US director unveils fantasy King Kong film

By Kim Jae-heun

Director Jordan Vogt-Roberts said two Korean films ― Bong Joon-ho’s “The Host” (2006) and Kim Jee-woon’s “The Good, the Bad, the Weird” (2008) _ inspired him to work on the upcoming monster film “Kong: Skull Island.”

“The amazing thing about Warner Brothers and Legendary was I pitched them a very crazy idea about setting the movie in the ‘70s and making a sort of Vietnam War film with monsters,” Vogt-Roberts said during a press conference at Lotte World Mall in southern Seoul, Wednesday. “And for me it was inspired more by things like Bong Joon-ho’s The Host or Kim Jee-woon’s The Good, the Bad, the Weird, which sort of take traditional ideas and Western ideas and twist them and make them new.

“So looking at movies like The Host and The Good, the Bad, The Weird, that was a jumping-off point for me of how to potentially make a new King Kong movie feel fresh.”

The American director said the 30-meter-tall King Kong that appears very early in the film is an example of the Korean movies’ influence on his film. He said he took the idea from “The Host” as Bong shows his monster at the beginning of the film, and that he hates monsters appearing at the end of the movie.

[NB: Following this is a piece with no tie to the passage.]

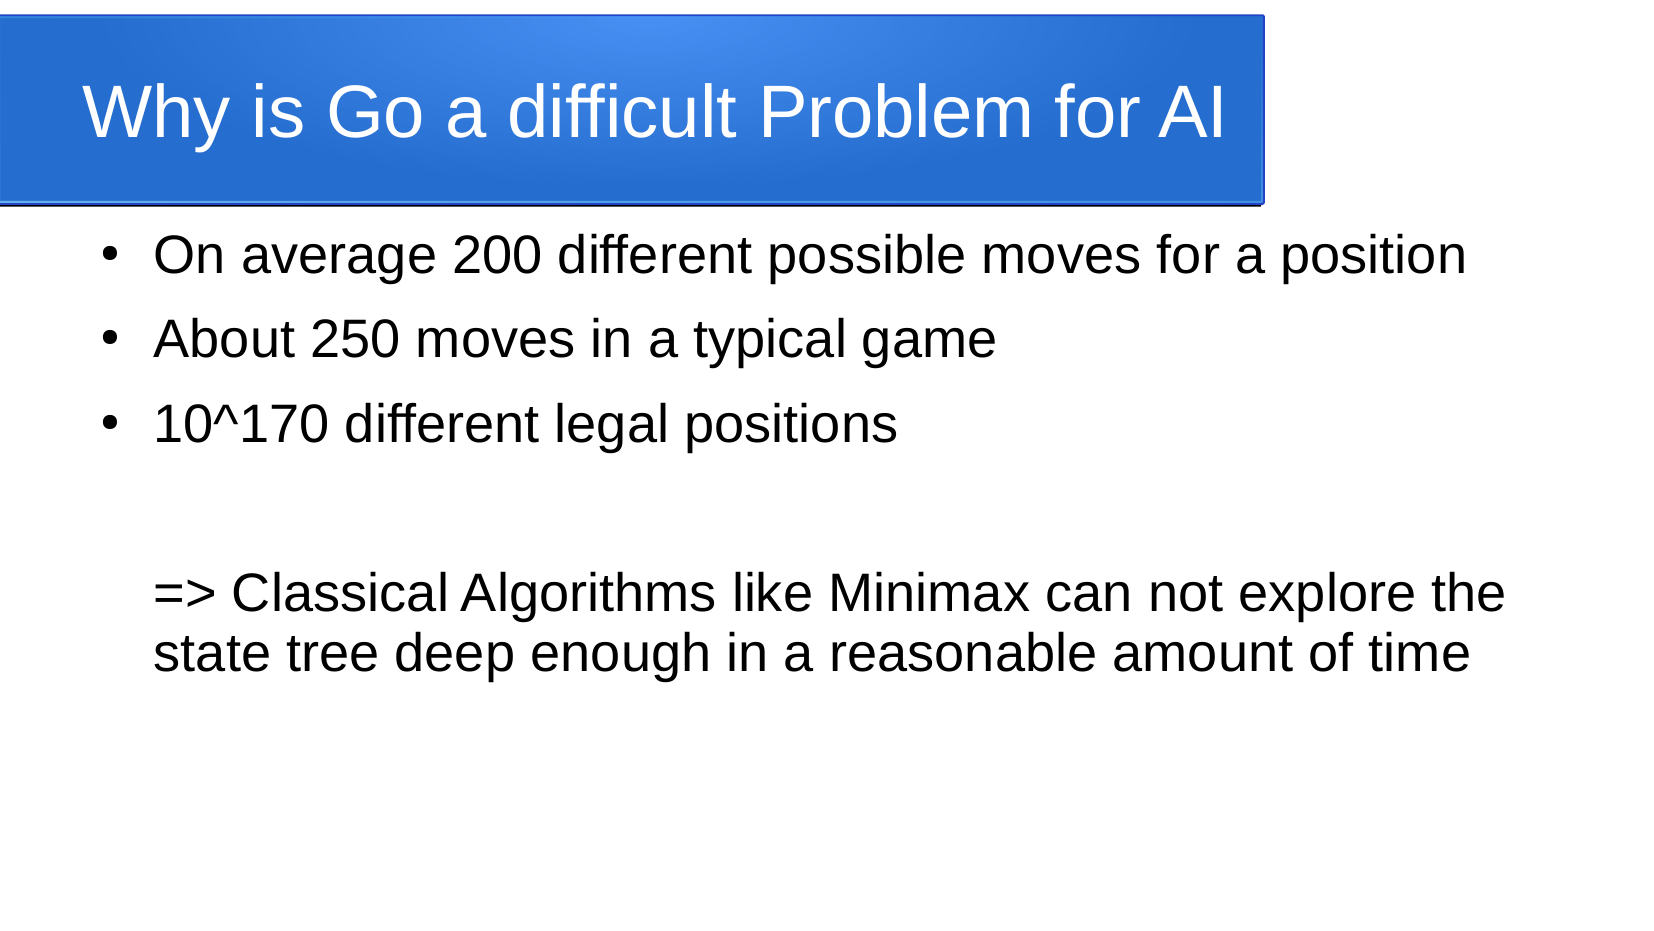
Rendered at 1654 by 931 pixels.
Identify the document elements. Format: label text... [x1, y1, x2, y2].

list On average 200 different possible moves for a position About 250 moves in a typical game 10^170 different legal positions => Classical Algorithms like Minimax can not explore the state tree deep enough in a reasonable amount of time [82, 224, 1571, 764]
title Why is Go a difficult Problem for AI [82, 35, 1235, 189]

The influence of Kim’s film on the King Kong movie is also found in the movie. He said the tone and genre of the film switches from one to another frequently to express serious and violent scenes while inserting comic relief in between.

“The first clip on the beach, one thing for me that was very inspired by Korean cinema is the way that you guys are able to take tone and different genres to jump between them very quickly. American filmmakers and a lot of Americans audiences are uncomfortable with big shifts in tone and big shifts in genre,” the director said.

“I am so in love with what Korean directors are able to do by jumping between two different genres and jumping between different tones very seamlessly, and together making something that becomes sort of poignant because of that.

“That was a bit of a jumping-off point for me in how to approach a scene like that: you can have these funny goofy moments that are absurd and have these moments that are very serious, very dark and very violent.”

Vogt-Roberts also referred to the monstrous creature in “The Host” as an inspiration behind his Skull Crawler. He explained that his monster and that of Bong’s walk in a similar manner in that they both walk very uncomfortably as if they have evolved wrong and keep stumbling.

The director hinted that King Kong will not go to New York City and he will not end the film with another “Beauty and the Beast” moment, because there are already enough of those.

Instead, he said he wants to emphasize that people have become arrogant that they can control the world, but there is always a more powerful force than humanity. In that sense, King Kong is somewhere between a man and a god, and Vogt-Roberts wants to show how small humans can look in front of the monstrous creatures of the isolated island.

“Kong: Skull Island” hits theaters March 9.